Su momento más feliz ha sido el nacimiento de su primer hijo, Carlos Alberto, pero tiene ocho en total: Jorge, Carlos Alexis, Carlos Alberto, Camilo, Augusto, María Elsa, Carlos Luis y Xochitl. Y aunque en sus momentos felices llora, lo hace también la mayoría del tiempo. “Lloro cuando el Coyote se pelea con el Correcaminos. O cuando Tom pelea con Jerry”, dice riéndose. Normalmente se acuesta tarde. Pero que duerma bien o no siempre depende de las canciones que le anden dando vueltas en la cabeza.

Ya son las diez de la noche y aún no tiene sueño. Se levanta y a duras penas da unos pasos para buscar la caja de su acordeón. Lo saca, y se lo pone en la espalda. Le duele, pero el mismo acordeón lo consuela. Le quita el seguro al instrumento y empieza a tocar. La primera vez que tuvo uno en sus manos fue porque se lo prestó un compañero de clases, pero ahora no puede imaginar la vida sin uno. “Somos llorones y melancólicos. Los acordeones han estado conmigo muchos años, muchos, muchos años”, dice mientras se acomoda en el sillón. Lo abraza para que no se le escape y empieza a tocar la mazurquita segoviana y cierra los ojos. No existe nada más.

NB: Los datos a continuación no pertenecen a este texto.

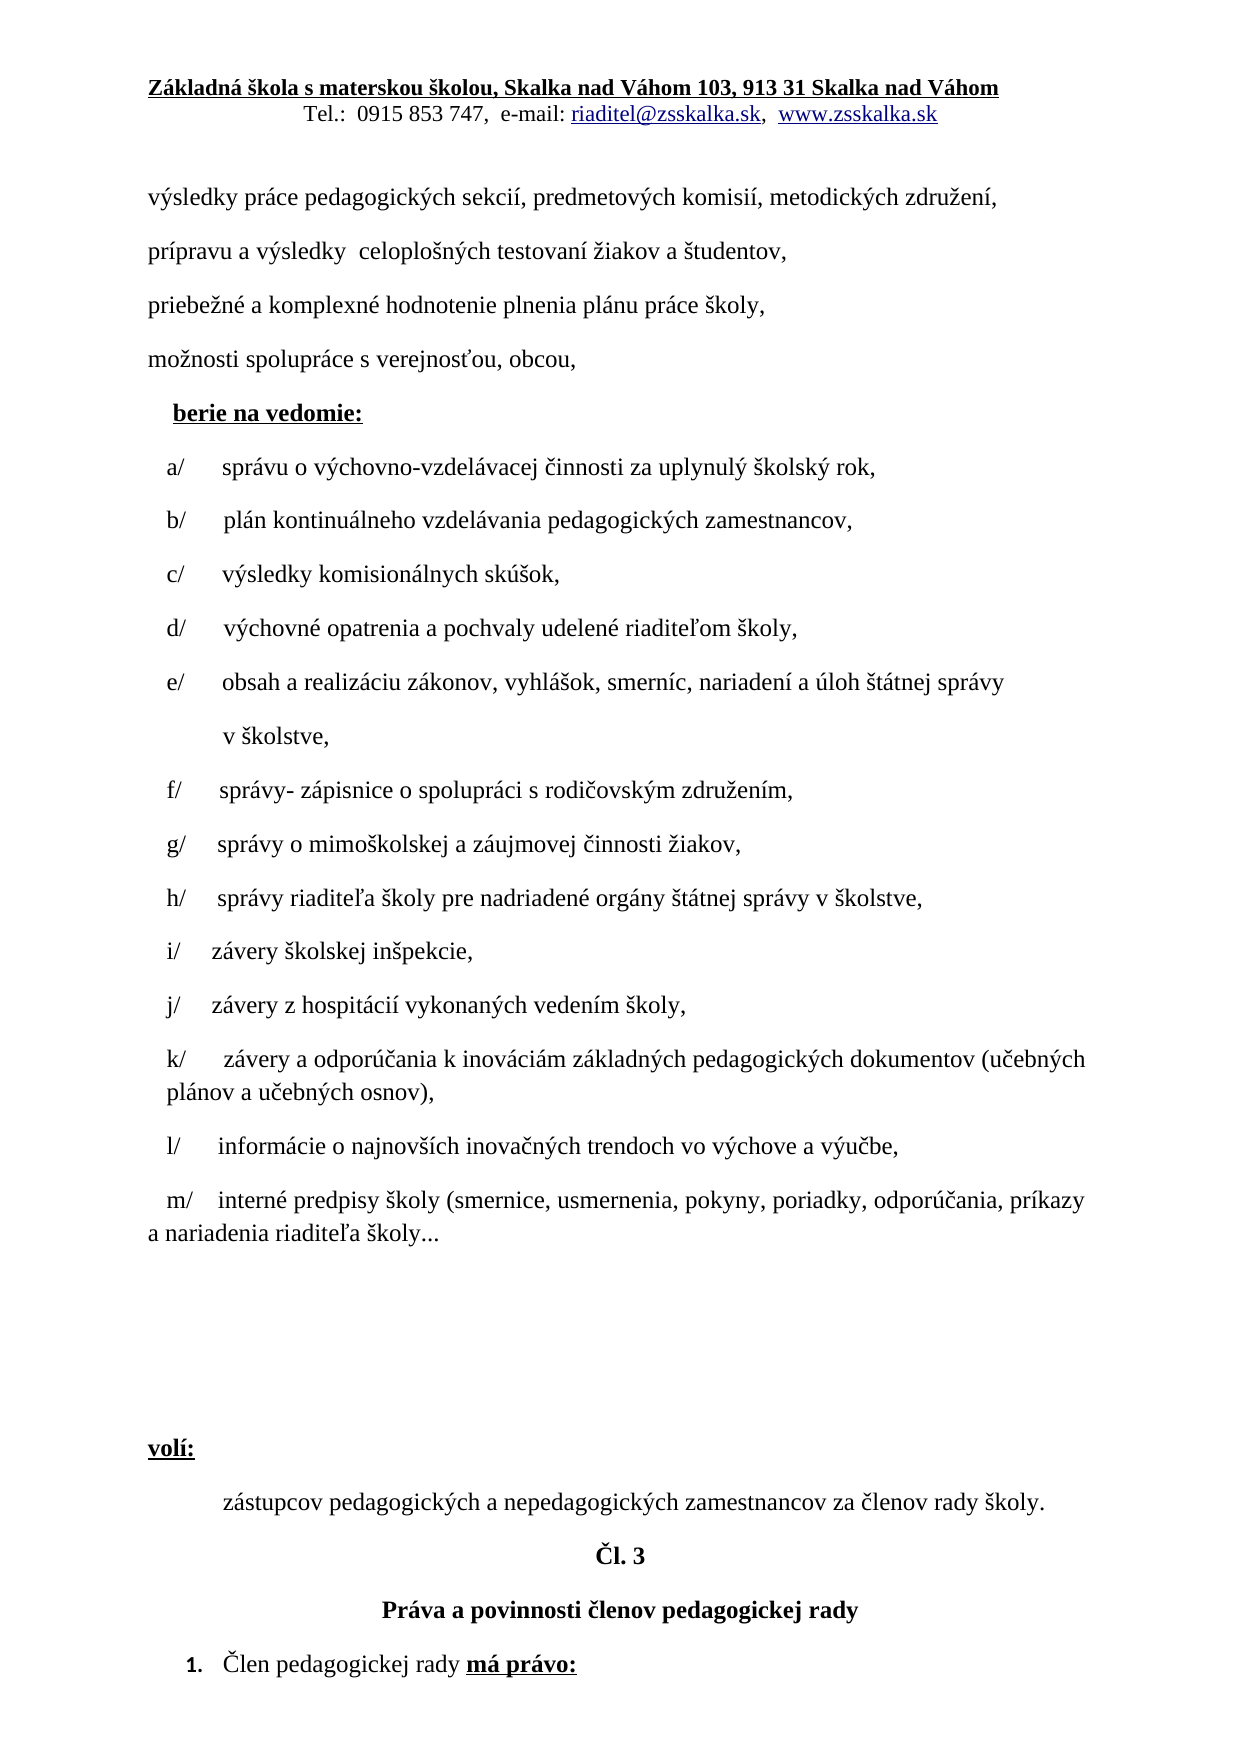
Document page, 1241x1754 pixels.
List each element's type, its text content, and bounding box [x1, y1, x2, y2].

text Čl. 3 [148, 1541, 1093, 1570]
text zástupcov pedagogických a nepedagogických zamestnancov za členov rady školy. [223, 1487, 1093, 1516]
text berie na vedomie: [148, 398, 1093, 427]
text a/ správu o výchovno-vzdelávacej činnosti za uplynulý školský rok, [166, 452, 1093, 481]
text c/ výsledky komisionálnych skúšok, [166, 559, 1093, 588]
list prípravu a výsledky celoplošných testovaní žiakov a študentov, [0, 236, 1093, 265]
text v školstve, [223, 721, 1093, 750]
text e/ obsah a realizáciu zákonov, vyhlášok, smerníc, nariadení a úloh štátnej správy [166, 667, 1093, 696]
list Člen pedagogickej rady má právo: [185, 1649, 1093, 1678]
text d/ výchovné opatrenia a pochvaly udelené riaditeľom školy, [166, 613, 1093, 642]
text m/ interné predpisy školy (smernice, usmernenia, pokyny, poriadky, odporúčania, príkazy a nariadenia riaditeľa školy... [148, 1185, 1093, 1247]
text l/ informácie o najnovších inovačných trendoch vo výchove a výučbe, [148, 1131, 1093, 1160]
text b/ plán kontinuálneho vzdelávania pedagogických zamestnancov, [166, 506, 1093, 534]
list výsledky práce pedagogických sekcií, predmetových komisií, metodických združení, [0, 182, 1093, 211]
text g/ správy o mimoškolskej a záujmovej činnosti žiakov, [148, 829, 1093, 857]
text k/ závery a odporúčania k inováciám základných pedagogických dokumentov (učebných plánov a učebných osnov), [166, 1044, 1093, 1106]
text j/ závery z hospitácií vykonaných vedením školy, [148, 990, 1093, 1019]
text volí: [148, 1433, 1093, 1462]
text h/ správy riaditeľa školy pre nadriadené orgány štátnej správy v školstve, [148, 883, 1093, 911]
text Práva a povinnosti členov pedagogickej rady [148, 1595, 1093, 1624]
text f/ správy- zápisnice o spolupráci s rodičovským združením, [148, 775, 1093, 804]
list priebežné a komplexné hodnotenie plnenia plánu práce školy, [0, 290, 1093, 319]
text i/ závery školskej inšpekcie, [148, 936, 1093, 965]
list možnosti spolupráce s verejnosťou, obcou, [0, 344, 1093, 373]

10 curiosidades sobre Carlos Mejía Godoy

carlos mejia godoy

 

1. Tristeza. Sus momentos más difíciles han sido la muerte de su esposa Eveling Lang y la muerte de su hija Carmen María cuando tenía menos de veinte años.

2. Matrimonios. Ha estado casado tres veces y tiene ocho hijos.

3. Costumbre. Lo primero que hace al levantarse es leer los periódicos y hacer crucigramas.

4. Viaje. Le gustaría conocer algún país árabe.

5. Política. Fue candidato a la Vicepresidencia por el Movimiento Renovador Sandinista.

6. Miedo. Le teme a los aviones. La primera vez que se montó en uno fue en un viaje a Guatemala y no le gusta viajar en avioneta a la Costa Caribe.

7. Adicción. Es adicto a las gaseosas.

8. Cocina. No sabe cocinar absolutamente nada. Según él, “se le quema el agua”.

9. Instrumentos. Ha tenido unos diez acordeones durante toda su vida. Algunos los ha donado a museos y otros los ha regalado a gente en la montaña y los pueblos.

10. Trabajador. De niño vendió chicles y lustró zapatos para ayudar a su familia.